** WORK ITEM **
The records that follow are to be printed exactly, with no images.
○ ○ ○
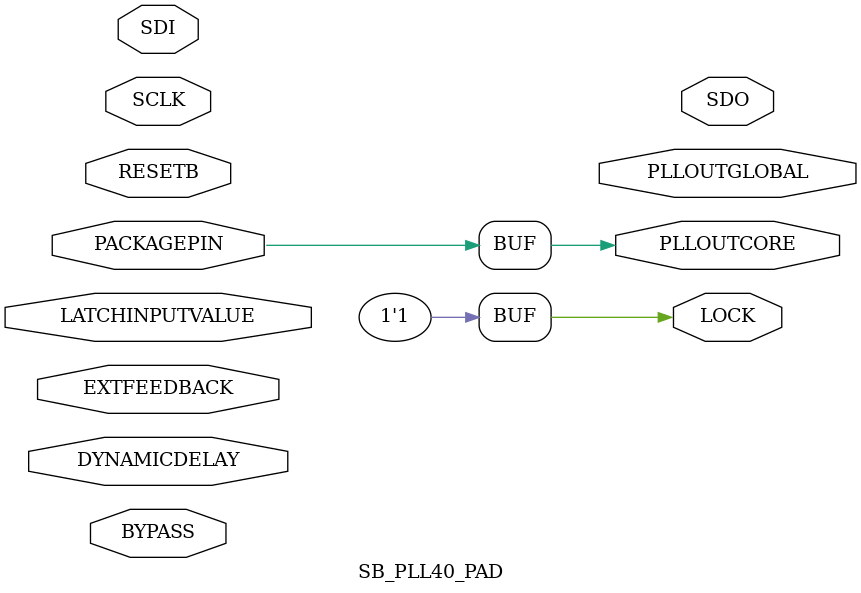
<source format=v>
module SB_PLL40_PAD (
	input   PACKAGEPIN,
	output  PLLOUTCORE,
	output  PLLOUTGLOBAL,
	input   EXTFEEDBACK,
	input   [7:0] DYNAMICDELAY,
	output  LOCK,
	input   BYPASS,
	input   RESETB,
	input   LATCHINPUTVALUE,
	output  SDO,
	input   SDI,
	input   SCLK
);
	parameter FEEDBACK_PATH = "SIMPLE";
	parameter DELAY_ADJUSTMENT_MODE_FEEDBACK = "FIXED";
	parameter DELAY_ADJUSTMENT_MODE_RELATIVE = "FIXED";
	parameter SHIFTREG_DIV_MODE = 1'b0;
	parameter FDA_FEEDBACK = 4'b0000;
	parameter FDA_RELATIVE = 4'b0000;
	parameter PLLOUT_SELECT = "GENCLK";
	parameter DIVR = 4'b0000;
	parameter DIVF = 7'b0000000;
	parameter DIVQ = 3'b000;
	parameter FILTER_RANGE = 3'b000;
	parameter ENABLE_ICEGATE = 1'b0;
	parameter TEST_MODE = 1'b0;
	parameter EXTERNAL_DIVIDE_FACTOR = 1;


	assign LOCK = 1'b1;
	assign PLLOUTCORE = PACKAGEPIN;

endmodule

</source>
○ ○ ○
** FINISHED EXERCISE **
<source format=v>
module SB_PLL40_PAD (
	input   PACKAGEPIN,
	output  PLLOUTCORE,
	output  PLLOUTGLOBAL,
	input   EXTFEEDBACK,
	input   [7:0] DYNAMICDELAY,
	output  LOCK,
	input   BYPASS,
	input   RESETB,
	input   LATCHINPUTVALUE,
	output  SDO,
	input   SDI,
	input   SCLK
);
	parameter FEEDBACK_PATH = "SIMPLE";
	parameter DELAY_ADJUSTMENT_MODE_FEEDBACK = "FIXED";
	parameter DELAY_ADJUSTMENT_MODE_RELATIVE = "FIXED";
	parameter SHIFTREG_DIV_MODE = 1'b0;
	parameter FDA_FEEDBACK = 4'b0000;
	parameter FDA_RELATIVE = 4'b0000;
	parameter PLLOUT_SELECT = "GENCLK";
	parameter DIVR = 4'b0000;
	parameter DIVF = 7'b0000000;
	parameter DIVQ = 3'b000;
	parameter FILTER_RANGE = 3'b000;
	parameter ENABLE_ICEGATE = 1'b0;
	parameter TEST_MODE = 1'b0;
	parameter EXTERNAL_DIVIDE_FACTOR = 1;


	assign LOCK = 1'b1;
	assign PLLOUTCORE = PACKAGEPIN;

endmodule

</source>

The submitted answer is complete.